Interrogé cette semaine, Donald Trump a assuré «vouloir» rouvrir son pays sur l'extérieur. «Cela dépend de la rapidité à laquelle l'Europe va guérir», a-t-il toutefois précisé, même si les Etats-Unis sont eux-mêmes le pays le plus endeuillé par la maladie Covid-19.

La grande crainte, pour tous les pays, c'est en effet d'être confronté à une nouvelle vague de contagion en provenance d'une région du monde où l'épidémie serait encore forte.

Priorité aux écoles, commerces et café-restaurants

«La priorité des plans de déconfinement pour l'instant ce sont écoles et commerces, puis café-restaurants», explique à l'AFP une source diplomatique française. «Le tourisme et les voyages ne viendront qu'en dernier», prévient-elle sans détours.

A l'approche de l'été, les gouvernements commencent donc à préparer l'opinion à l'idée de vacances près de chez soi. En tout cas pas à l'étranger.

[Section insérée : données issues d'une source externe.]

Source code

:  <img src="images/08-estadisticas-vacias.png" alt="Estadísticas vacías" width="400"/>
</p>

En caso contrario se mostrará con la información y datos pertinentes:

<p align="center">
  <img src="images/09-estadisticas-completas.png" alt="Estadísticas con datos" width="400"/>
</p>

Sur le moyen-terme, c'est l'idée même de libre-circulation qui pourrait être repensée.

«Les frontières vont jouer un rôle beaucoup plus important dans nos vies», résume Luigi Scazzieri.

Les réouvertures devraient se faire, dans un premier temps en tout cas, au cas par cas et au compte-gouttes.

Ainsi, la République tchèque a rouvert ses portes à certains voyages d'affaires. Le commerce continue d'être autorisé entre les Etats-Unis et le Mexique. Et la Chine négocie des accords bilatéraux, avec Séoul, Singapour et d'autres pays, pour laisser entrer les entrepreneurs.

A Washington, le président républicain, déjà engagé dans une bataille anti-immigration, a pris de nouvelles mesures pour la restreindre. Qu'en restera-t-il après la fin de la pandémie?

Tests systématiques de dépistage du coronavirus sur les vols

Mais le gouvernement américain commence aussi à esquisser ce à quoi pourrait ressembler une reprise des voyages à plus grande échelle.

«Nous travaillons tous pour identifier ce qui sera nécessaire pour rétablir les vols internationaux, de manière à redonner confiance à ceux qui veulent voyager, qu'ils sachent qu'ils peuvent le faire en toute sécurité», a expliqué mercredi le chef de la diplomatie américaine Mike Pompeo, évoquant des progrès vers cet objectif mais sans donner un horizon clair.

Il a toutefois émis une condition: «être certains que les voyageurs n'augmentent pas terriblement les risques pour les Etats-Unis» en relançant la contagion.

Le président Trump a émis la piste, en discussion avec les compagnies aériennes, de tests systématiques de dépistage du coronavirus pour les passagers débarquant aux Etats-Unis depuis l'étranger.

«Nous allons probablement le faire», a-t-il dit, citant l'exemple des vols en provenance du Brésil.

Alors que les compagnies aériennes américaines déploient déjà tout un arsenal draconien pour faire barrage à la maladie, la notion de voyage risque d'être bouleversée. Au moins jusqu'à la découverte d'un vaccin.